When I dream about a prayerful Apple Valley, I dream of a congregation that knows that God listens, and that God wants to respond, when we’re ready to listen. This week Pastor Penny and Dot Reagan and Bev Fishlock and I spent time at our Upper New York Annual Conference session, our yearly business meeting. And our Bishop, Mark Webb, shared that he prays for each church in two of our twelve districts every day. That means that every week, Bishop Webb is actively praying for the ministry and people and life of Apple Valley United Methodist Church. That’s a powerful and comforting thing to know. And I feel like if the Bishop has time to pray for us that often, we have time to pray for the life of our congregation and the individual lives in it at least every week, beyond our prayer time in worship, and hopefully, each and every day. Trusting that God wants to hear from us, and believing Jesus, who urges us to persistently, again and again, bring our prayers before God, imagine what might happen if we prayed, everyday, that for God’s will to be done, for God’s dreams to unfold at Apple Valley.
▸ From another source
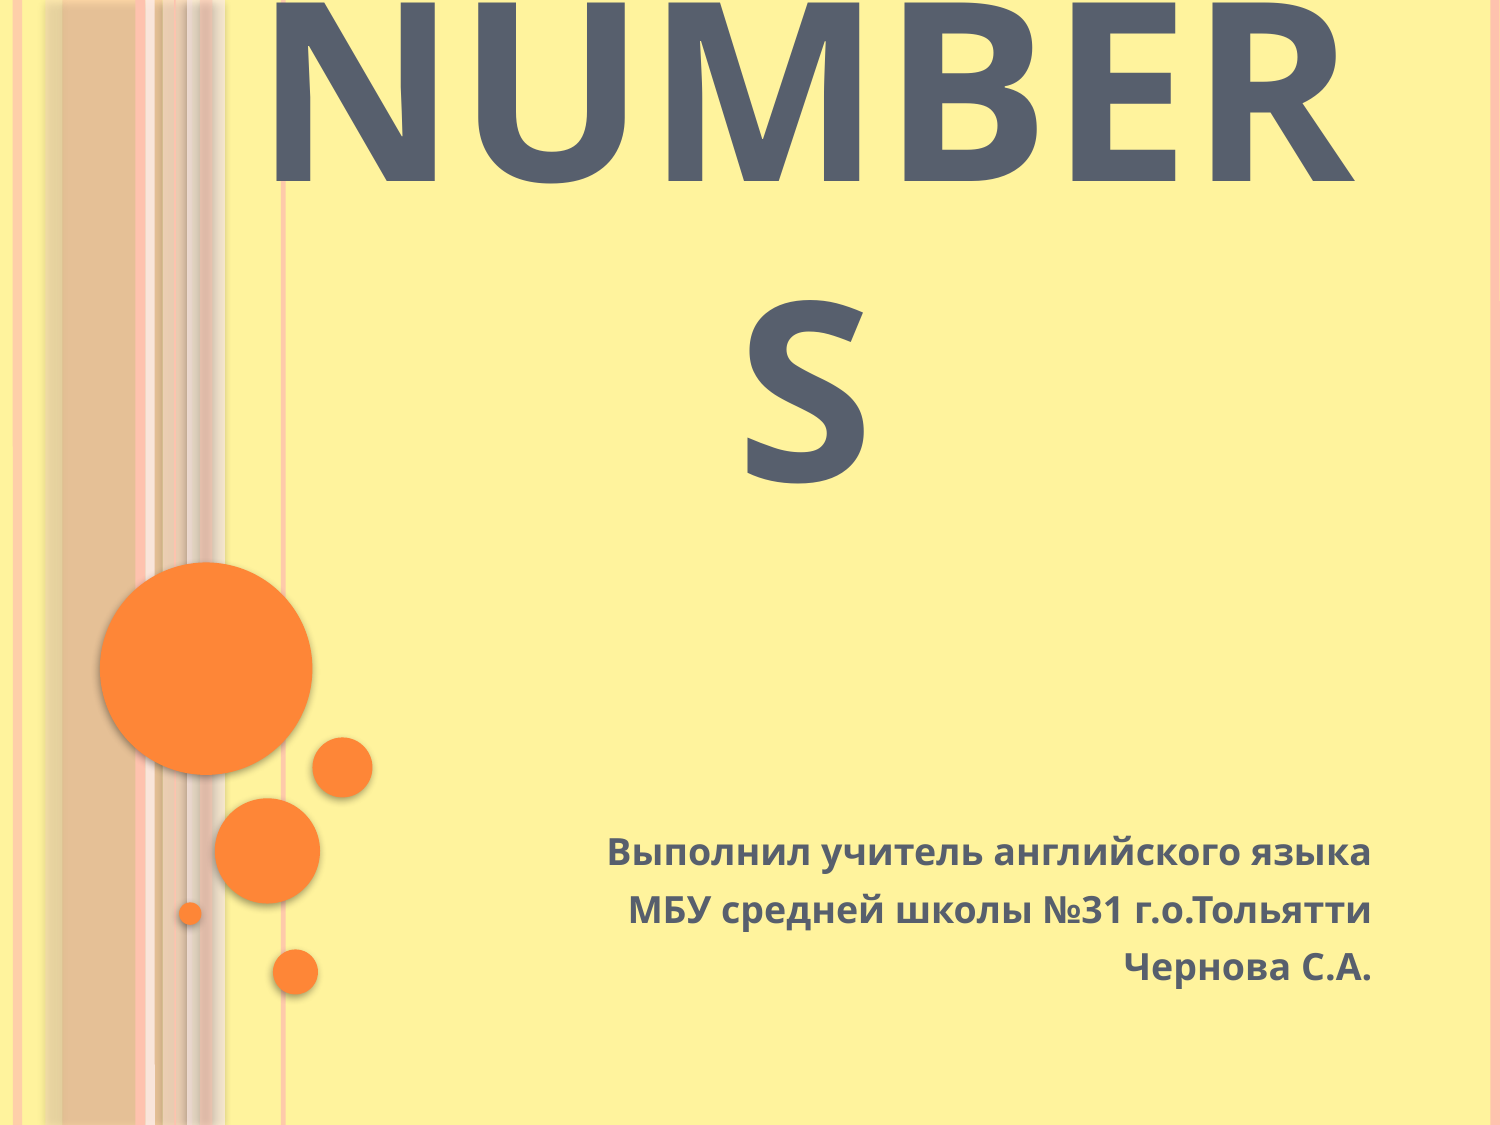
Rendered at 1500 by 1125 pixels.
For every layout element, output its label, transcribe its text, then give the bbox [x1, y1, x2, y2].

title Numbers [222, 175, 1388, 540]
subtitle Выполнил учитель английского языка МБУ средней школы №31 г.о.Тольятти Чернова С.А. [375, 820, 1388, 1046]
In the months ahead, I plan to offer us opportunities to learn more about prayer, to be more comfortable with praying, and to spend time praying together. Somewhere between childhood and adulthood we develop a lot of hang-ups about prayer. Many of you who have been in study groups or committee meetings know that I’m encouraging you to be willing to offer prayer when we gather. One small piece of my dream about a prayerful Apple Valley is that we’d have a congregation full of folks who are ready and willing and eager to share a prayer when we gather together, to offer our hearts up to God on our behalf. And I’m appreciative and proud of those of you have already been pushing yourself out of your comfort zones to do just that. One of our study groups in the year ahead will focus on prayer, and learning more about the prayer practices that have shaped our Christian faith throughout history, practices that you might find meaningful to your spiritual journey still today. Looking almost a year ahead, to Easter 2016, one of the dreams I’ve had throughout my ministry is to engage in an Easter Eve Prayer Vigil, where we would pray through the night, maybe together, maybe in shifts, and be ready to greet the Easter morning with hearts well-prepared for resurrection. I’ve been thinking about it for all of my ministry, and even before I was a pastor, actually, and have just never done it. But I think this is the time, when we’re planning for our dreams with God to come true. What would a deeply prayerful Apple Valley look like? I’m dreaming of some pretty amazing things that God can do when our lines of communication with God are wide open. I hope you will join me in seeking to become a prayerful people. “‘So I say to you, Ask, and it will be given to you; search, and you will find; knock, and the door will be opened for you. 10For everyone who asks receives, and everyone who searches finds, and for everyone who knocks, the door will be opened.” Thanks be to God. Amen.